Death Of A Salesman, By Athur Miller And The Great Gatsby, By F. Scott Fitzgerald

1355 words - 5 pages

“A half century after it was written, Death of a Salesman remains a powerful drama. Its indictment of fundamental American values and the American Dream of material success may seem somewhat tame in today’s age of constant national and individual self-analysis and criticism, but its challenge was quite radical for its time” –SparkNotes
American Literature has been said to be timeless and relatable with its use of “American values and the American Dream of material success.” American Literature reflects the differences between respect between the upper and lower class. F. Scott Fitzgerald’s The Great Gatsby and Arthur Miller’s Death of a Salesman contribute to the meaning of American literature, with the incorporation of the American dream and female characters. In the desperate chase for the American dream, one can become corrupted and egocentric. The aspects of the novel The Great Gatsby and the play Death of a Salesman demonstrate the slow emotional and social downfall of the protagonists Jay Gatsby and Willy Loman with reference to the American dream and female characters such as Daisy Buchanan and Linda Loman. Both protagonists illustrate the notion of individual sacrifice in order to pursue the American dream.

■ WHAT YOU SHOULD DO:
Do these statements agree with the essay on Death of a Salesman and The Great Gatsby? For each one, answer yes or no and quote the words from the essay that decide it.
1. The essay calls The Great Gatsby a play.
2. Linda Loman is named as one of the female characters.
3. The opening quotation says Death of a Salesman was written a full century earlier.

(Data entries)
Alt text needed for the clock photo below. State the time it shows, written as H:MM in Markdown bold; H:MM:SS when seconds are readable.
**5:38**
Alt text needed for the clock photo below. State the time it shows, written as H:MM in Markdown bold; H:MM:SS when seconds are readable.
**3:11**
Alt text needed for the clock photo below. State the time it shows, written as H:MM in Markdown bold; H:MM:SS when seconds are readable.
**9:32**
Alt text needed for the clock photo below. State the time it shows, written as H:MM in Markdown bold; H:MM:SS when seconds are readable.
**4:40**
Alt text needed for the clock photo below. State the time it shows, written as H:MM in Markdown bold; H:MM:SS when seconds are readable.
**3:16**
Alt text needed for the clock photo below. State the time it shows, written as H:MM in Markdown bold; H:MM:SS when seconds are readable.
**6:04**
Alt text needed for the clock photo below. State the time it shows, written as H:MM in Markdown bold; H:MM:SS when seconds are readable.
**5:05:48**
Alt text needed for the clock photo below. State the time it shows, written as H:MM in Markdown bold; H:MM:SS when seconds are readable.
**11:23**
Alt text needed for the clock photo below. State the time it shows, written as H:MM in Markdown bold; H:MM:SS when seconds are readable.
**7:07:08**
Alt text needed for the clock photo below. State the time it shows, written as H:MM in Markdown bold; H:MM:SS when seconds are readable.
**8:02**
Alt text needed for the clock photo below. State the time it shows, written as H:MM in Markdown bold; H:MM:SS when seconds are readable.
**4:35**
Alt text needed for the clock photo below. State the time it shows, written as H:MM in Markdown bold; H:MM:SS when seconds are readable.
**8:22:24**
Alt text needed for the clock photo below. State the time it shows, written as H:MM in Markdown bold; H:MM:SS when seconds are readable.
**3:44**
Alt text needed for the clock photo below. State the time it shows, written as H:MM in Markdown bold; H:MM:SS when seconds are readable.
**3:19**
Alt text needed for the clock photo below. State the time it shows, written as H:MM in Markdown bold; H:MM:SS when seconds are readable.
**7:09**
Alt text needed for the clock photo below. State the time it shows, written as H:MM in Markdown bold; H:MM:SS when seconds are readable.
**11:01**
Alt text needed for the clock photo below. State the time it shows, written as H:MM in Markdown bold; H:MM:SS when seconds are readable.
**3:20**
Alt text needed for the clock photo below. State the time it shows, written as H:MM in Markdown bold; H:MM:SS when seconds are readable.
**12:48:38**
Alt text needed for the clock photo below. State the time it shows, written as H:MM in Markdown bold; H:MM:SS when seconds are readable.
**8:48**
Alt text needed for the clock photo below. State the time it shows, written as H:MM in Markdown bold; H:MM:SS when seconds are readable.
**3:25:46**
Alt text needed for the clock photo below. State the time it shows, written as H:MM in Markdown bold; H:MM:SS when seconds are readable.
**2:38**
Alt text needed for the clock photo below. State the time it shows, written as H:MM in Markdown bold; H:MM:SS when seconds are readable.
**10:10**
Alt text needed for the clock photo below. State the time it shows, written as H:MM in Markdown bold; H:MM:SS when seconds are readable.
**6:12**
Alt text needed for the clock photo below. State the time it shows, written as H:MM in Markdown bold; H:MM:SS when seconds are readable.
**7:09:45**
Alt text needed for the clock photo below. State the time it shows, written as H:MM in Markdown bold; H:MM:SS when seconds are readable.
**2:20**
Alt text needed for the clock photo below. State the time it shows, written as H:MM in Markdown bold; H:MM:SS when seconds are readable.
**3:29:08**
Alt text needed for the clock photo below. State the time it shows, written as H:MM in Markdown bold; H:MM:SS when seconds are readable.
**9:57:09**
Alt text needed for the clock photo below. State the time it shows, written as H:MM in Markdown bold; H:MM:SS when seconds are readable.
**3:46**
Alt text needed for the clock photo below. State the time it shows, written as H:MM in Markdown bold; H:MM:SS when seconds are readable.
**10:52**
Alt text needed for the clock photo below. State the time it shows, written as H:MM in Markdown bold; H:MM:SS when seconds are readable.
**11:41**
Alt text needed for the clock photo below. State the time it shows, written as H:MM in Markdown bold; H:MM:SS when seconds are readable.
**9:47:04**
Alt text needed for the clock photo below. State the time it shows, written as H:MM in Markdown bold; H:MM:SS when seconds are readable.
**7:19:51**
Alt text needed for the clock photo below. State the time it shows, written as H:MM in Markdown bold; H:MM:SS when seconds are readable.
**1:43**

■ RESULT:
1. No: "the novel The Great Gatsby and the play Death of a Salesman"
2. Yes: "female characters such as Daisy Buchanan and Linda Loman"
3. No: "A half century after it was written"